-- Work instruction --
Copy all the records word for word, apart from any pictures.

-- Supplied records --
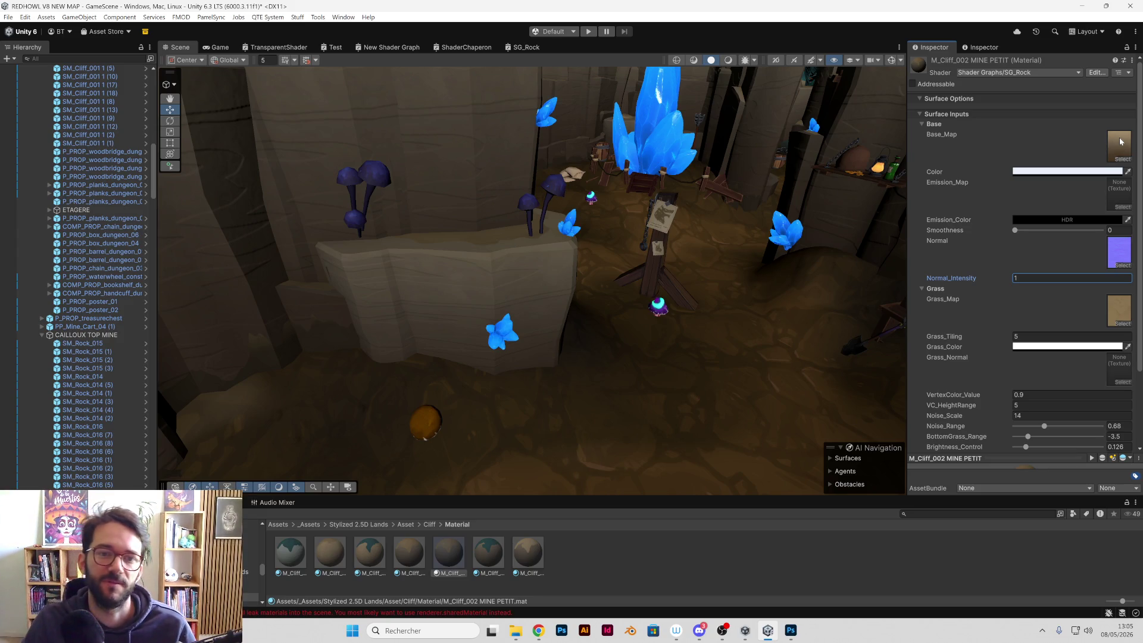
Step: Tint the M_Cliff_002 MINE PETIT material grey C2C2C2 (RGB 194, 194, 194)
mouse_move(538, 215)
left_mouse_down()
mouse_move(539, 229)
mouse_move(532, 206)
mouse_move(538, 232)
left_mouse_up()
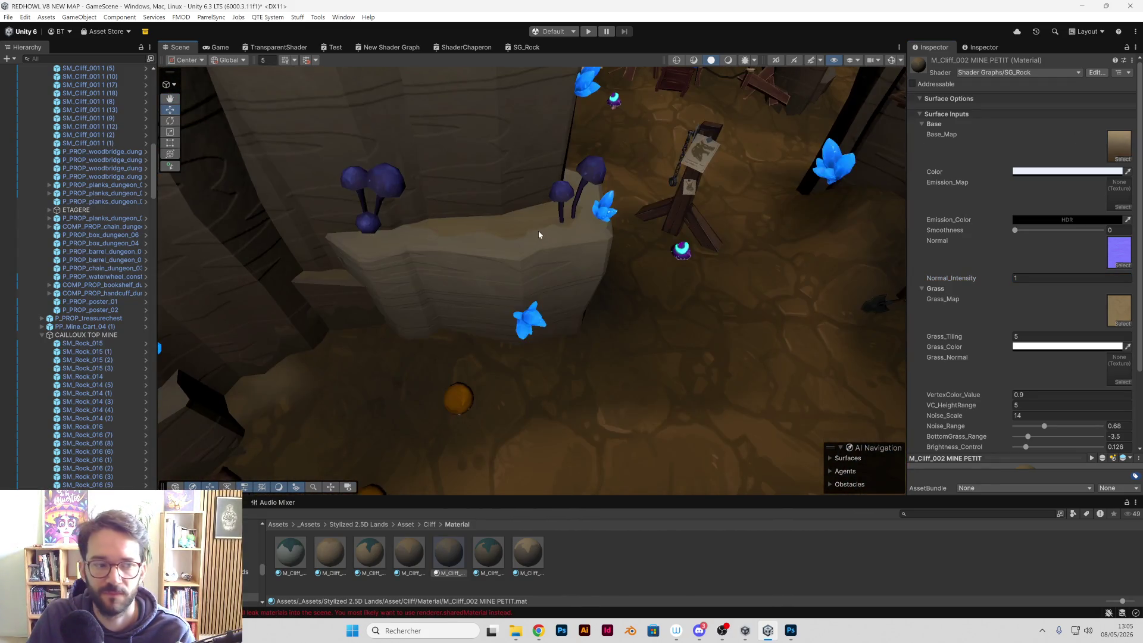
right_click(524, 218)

-- Task response --
Step: Tint the M_Cliff_002 MINE PETIT material grey C2C2C2 (RGB 194, 194, 194)
mouse_move(538, 215)
left_mouse_down()
mouse_move(539, 229)
mouse_move(532, 206)
mouse_move(538, 232)
left_mouse_up()
right_click(524, 218)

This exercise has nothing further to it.